Quantum Computation of Electronic Transitions using a Variational Quantum Eigensolver (1901.01234v2)

Abstract: We develop an extension of the variational quantum eigensolver (VQE) algorithm - multistate, contracted VQE (MC-VQE) - that allows for the efficient computation of the transition energies between the ground state and several low-lying excited states of a molecule, as well as the oscillator strengths associated with these transitions. We numerically simulate MC-VQE by computing the absorption spectrum of an ab initio exciton model of an 18-chromophore light-harvesting complex from purple photosynthetic bacteria.

Quantum Computation of Electronic Transitions using a Variational Quantum Eigensolver

The paper presents an advancement in the application of quantum computing to electronic structure problems through the multistate, contracted variational quantum eigensolver (MC-VQE). The authors propose MC-VQE as an extension to the variational quantum eigensolver (VQE), aiming to compute electronic transition energies and corresponding oscillator strengths within molecular systems, especially focusing on efficiently handling both ground and excited states.

Key Methodological Advances

MC-VQE innovatively extends VQE by addressing the 'state-specific' limitations in conventional VQE approaches. Traditional VQE methods typically optimize quantum circuits for single states individually, posing difficulties when multiple states are of interest or when computational efficiency is paramount. MC-VQE, however, treats several states concurrently, utilizing a more compact representation of the electronic problem and minimizing the classical subspace required for diagonalization.

The algorithm begins by solving a classical electronic problem to establish a set of reference states — typically using configuration interaction singles (CIS). It then optimizes a VQE entangler operator in a state-averaged manner, providing uniform accuracy across ground and excited states. The classical post-processing of quantum data involves diagonalizing the entangled contracted Hamiltonian, which results in the identification of quantum approximations for electronic transition energies.

Numerical Simulation and Results

The authors simulated the absorption spectrum using MC-VQE for an 18-chromophore complex derived from purple photosynthetic bacteria, realizing quantum efficiencies competitive with full configuration interaction (FCI) methods. The MC-VQE approach yielded precise numerical results, with deviations in calculated excitation energies and oscillator strengths being minimal — on the order of $\mu$eV and less than 1% respectively, thus matching the FCI benchmark closely.

Implications and Future Work

This paper illustrates the substantial potential for MC-VQE in scaling quantum electronic structure calculations to sizes impractical for classical approaches. The algorithm’s qubit count, circuit depth, and its reliance solely on 1- and 2-body Pauli measurements, position MC-VQE as a promising candidate for execution on near-term quantum hardware.

Future exploration should focus on implementing MC-VQE on physical quantum devices, assessing robustness against noise and gate errors, and potentially extending the method to more complex electronic structure problems.
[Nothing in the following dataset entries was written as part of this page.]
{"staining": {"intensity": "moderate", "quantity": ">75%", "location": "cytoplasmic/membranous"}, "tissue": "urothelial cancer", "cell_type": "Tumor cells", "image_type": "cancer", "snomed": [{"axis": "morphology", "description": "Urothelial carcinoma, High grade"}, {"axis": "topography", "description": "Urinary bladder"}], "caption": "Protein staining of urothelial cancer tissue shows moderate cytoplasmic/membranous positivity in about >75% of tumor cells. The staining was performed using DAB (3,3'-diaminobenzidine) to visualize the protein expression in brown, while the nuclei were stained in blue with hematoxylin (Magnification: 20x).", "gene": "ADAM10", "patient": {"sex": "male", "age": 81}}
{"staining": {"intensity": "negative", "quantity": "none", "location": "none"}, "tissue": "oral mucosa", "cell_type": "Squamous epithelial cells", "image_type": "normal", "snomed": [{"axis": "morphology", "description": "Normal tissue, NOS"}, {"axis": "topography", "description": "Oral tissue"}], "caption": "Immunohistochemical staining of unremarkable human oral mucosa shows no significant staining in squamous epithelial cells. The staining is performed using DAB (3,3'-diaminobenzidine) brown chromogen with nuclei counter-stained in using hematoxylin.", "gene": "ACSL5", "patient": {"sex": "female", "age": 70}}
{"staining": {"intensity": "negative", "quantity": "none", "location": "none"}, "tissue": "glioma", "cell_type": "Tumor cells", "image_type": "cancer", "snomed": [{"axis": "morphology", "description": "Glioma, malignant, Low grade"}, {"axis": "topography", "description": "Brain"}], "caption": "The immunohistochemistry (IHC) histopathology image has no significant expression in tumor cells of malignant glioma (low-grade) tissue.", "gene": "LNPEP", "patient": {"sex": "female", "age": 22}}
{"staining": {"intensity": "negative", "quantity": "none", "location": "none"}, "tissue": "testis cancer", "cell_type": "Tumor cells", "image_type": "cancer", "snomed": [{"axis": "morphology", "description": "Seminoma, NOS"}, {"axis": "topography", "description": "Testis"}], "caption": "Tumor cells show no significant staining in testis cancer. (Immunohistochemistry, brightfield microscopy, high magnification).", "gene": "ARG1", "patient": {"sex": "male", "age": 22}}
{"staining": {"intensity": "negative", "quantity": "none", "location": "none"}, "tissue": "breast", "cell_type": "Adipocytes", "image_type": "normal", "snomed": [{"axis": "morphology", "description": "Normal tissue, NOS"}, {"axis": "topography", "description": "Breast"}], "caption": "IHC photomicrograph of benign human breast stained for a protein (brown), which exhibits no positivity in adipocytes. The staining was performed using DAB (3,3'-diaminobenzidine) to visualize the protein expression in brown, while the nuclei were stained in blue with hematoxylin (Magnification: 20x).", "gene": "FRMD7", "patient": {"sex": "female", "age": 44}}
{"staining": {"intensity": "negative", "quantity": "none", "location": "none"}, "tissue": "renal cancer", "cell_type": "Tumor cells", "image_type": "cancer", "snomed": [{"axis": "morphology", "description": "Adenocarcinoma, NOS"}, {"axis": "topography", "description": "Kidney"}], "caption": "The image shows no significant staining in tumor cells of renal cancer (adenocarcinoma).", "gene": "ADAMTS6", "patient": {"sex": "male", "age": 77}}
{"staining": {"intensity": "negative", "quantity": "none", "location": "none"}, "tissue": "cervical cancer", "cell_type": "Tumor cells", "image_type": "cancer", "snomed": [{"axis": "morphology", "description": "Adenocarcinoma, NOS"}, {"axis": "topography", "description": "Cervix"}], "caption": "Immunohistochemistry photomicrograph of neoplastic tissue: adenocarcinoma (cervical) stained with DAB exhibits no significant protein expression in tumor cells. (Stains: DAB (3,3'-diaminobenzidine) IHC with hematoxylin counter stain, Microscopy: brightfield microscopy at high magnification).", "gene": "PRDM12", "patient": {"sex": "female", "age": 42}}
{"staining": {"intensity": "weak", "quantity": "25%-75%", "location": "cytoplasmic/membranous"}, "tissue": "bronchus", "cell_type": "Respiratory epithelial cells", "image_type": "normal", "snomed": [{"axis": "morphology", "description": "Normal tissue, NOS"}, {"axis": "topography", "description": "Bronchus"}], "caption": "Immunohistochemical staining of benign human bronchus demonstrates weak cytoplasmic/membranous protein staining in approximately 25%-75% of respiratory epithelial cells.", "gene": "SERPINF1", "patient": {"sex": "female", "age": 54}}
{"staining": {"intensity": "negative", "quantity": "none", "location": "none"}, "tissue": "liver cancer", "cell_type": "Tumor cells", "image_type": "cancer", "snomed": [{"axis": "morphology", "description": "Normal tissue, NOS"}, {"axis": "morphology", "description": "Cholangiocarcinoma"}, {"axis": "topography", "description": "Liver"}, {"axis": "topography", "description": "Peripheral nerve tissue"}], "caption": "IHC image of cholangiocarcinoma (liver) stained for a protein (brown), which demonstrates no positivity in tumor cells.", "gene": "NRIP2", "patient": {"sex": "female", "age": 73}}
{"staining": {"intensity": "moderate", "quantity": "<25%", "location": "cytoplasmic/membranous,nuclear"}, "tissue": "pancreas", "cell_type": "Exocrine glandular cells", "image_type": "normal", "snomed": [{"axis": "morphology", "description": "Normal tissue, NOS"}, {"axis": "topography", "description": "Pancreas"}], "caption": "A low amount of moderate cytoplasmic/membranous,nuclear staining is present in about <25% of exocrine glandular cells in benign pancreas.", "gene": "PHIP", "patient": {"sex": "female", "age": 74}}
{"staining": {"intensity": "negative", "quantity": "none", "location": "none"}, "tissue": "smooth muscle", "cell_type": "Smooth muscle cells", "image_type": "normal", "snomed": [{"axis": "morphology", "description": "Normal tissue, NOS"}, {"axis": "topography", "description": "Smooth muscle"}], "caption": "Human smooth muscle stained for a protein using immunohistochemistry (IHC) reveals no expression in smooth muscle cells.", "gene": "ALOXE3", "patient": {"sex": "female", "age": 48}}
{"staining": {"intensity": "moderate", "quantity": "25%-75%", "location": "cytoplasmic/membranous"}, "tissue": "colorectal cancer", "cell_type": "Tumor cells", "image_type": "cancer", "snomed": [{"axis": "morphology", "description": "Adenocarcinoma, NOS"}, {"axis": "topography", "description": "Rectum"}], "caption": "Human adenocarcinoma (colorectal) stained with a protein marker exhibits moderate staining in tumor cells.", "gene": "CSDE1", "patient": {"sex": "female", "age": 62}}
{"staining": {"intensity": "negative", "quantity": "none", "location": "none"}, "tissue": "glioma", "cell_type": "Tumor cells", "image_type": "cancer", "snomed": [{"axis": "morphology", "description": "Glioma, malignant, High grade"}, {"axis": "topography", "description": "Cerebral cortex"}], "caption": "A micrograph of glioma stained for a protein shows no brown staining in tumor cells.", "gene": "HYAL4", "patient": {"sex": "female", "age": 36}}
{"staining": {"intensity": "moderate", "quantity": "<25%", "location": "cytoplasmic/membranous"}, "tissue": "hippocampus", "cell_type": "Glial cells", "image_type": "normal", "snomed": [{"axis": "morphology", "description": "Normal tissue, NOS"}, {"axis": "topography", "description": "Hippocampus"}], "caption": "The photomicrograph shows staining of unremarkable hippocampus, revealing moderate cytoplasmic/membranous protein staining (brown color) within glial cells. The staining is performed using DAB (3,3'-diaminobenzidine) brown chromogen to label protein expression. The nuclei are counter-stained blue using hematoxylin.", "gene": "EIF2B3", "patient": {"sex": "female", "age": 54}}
Additionally, examining MC-VQE's applicability to fermionic systems could expand its utility in broader quantum chemistry contexts.

Conclusion

The paper successfully demonstrates MC-VQE as an efficient quantum algorithm capable of addressing the computational intensity associated with multi-state electronic structure problems. It lays a foundation for further development and application of quantum solutions to traditionally challenging quantum chemical computation tasks.